Inception creates the world’s fastest, most efficient AI models. Our Mercury model is the world’s fastest reasoning LLM and first commercially available diffusion LLM, delivering 5x greater speed and efficiency than today’s LLMs, with best-in-class quality. We are the AI researchers and engineers behind such breakthrough AI technologies as diffusion models, flash attention, and DPO. We are looking for engineers and scientists to design, optimize, and maintain the compute foundations that power large-scale language model training. You will develop high-performance ML kernels (e.g., CUDA, CuTe, Triton), enable efficient low-precision arithmetic, and improve the distributed compute stack that makes training large models possible.
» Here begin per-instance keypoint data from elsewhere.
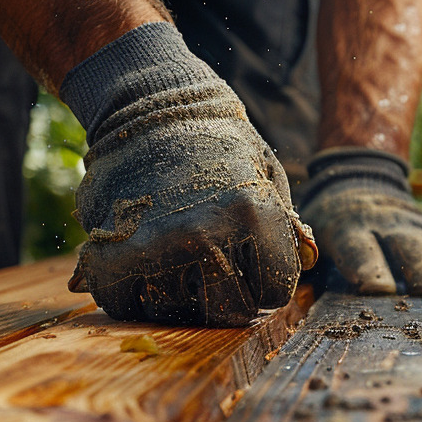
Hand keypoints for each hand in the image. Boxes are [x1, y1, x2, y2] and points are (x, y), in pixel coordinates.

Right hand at [65, 25, 315, 326]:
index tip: (251, 267)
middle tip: (214, 276)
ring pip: (177, 315)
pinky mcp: (112, 253)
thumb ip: (287, 226)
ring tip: (178, 264)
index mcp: (253, 214)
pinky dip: (134, 296)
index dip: (265, 284)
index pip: (273, 293)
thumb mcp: (266, 176)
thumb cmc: (216, 144)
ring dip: (179, 299)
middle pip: (227, 313)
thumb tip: (309, 260)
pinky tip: (145, 268)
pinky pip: (127, 305)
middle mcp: (204, 234)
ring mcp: (156, 246)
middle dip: (226, 300)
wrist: (148, 107)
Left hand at [297, 148, 421, 297]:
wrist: (357, 179)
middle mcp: (388, 226)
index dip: (368, 267)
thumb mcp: (306, 234)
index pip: (359, 247)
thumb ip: (304, 263)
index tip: (377, 290)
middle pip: (410, 248)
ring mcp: (418, 228)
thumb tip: (290, 295)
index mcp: (349, 227)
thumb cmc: (325, 224)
Your work will make inference faster, more cost-effective, and more reliable.

Requirements

BS/MS/PhD in Computer Science, Engineering, or a related field (or equivalent experience)
Knowledge of ML serving frameworks (e.g., SGLang, vLLM, PyTorch, Triton, DeepSpeed, XLA)
Understanding of ML frameworks (PyTorch, TensorFlow) from a systems perspective
Proficiency in CUDA, CuTe, Triton, or other GPU programming frameworks.
Familiarity with distributed training techniques (data parallel, model parallel, pipeline parallel)
Experience implementing low-precision formats (FP8, INT8, block floating point) or contributing to related compiler stacks (e.g., XLA, TVM).
Proficiency in Python and at least one systems programming language (C++/Rust/Go)
Experience with containerization (Docker), orchestration (Kubernetes), and CI/CD pipelines

Nice To Haves

Experience building and maintaining large-scale large-scale language models with tens of billions of parameters or more.
Experience with distributed systems and cloud computing platforms (AWS/GCP/Azure)
Experience with ML workflow orchestration tools (Kubeflow, Airflow)
Background in performance optimization and profiling of ML systems
Knowledge of ML-specific infrastructure challenges (checkpointing, resource scheduling, etc.)
Experience with MLOps practices and tooling

Responsibilities

Design and implement custom ML kernels (e.g., CUDA, CuTe, Triton) for core LLM operations such as attention, matrix multiplication, gating, and normalization, optimized for modern GPU and accelerator architectures.
Design and think through compute primitives to reduce memory bandwidth bottlenecks and improve kernel compute efficiency.
Contribute to infrastructure stability and scalability, ensuring reproducibility, consistency across precision formats, and high utilization of compute resources.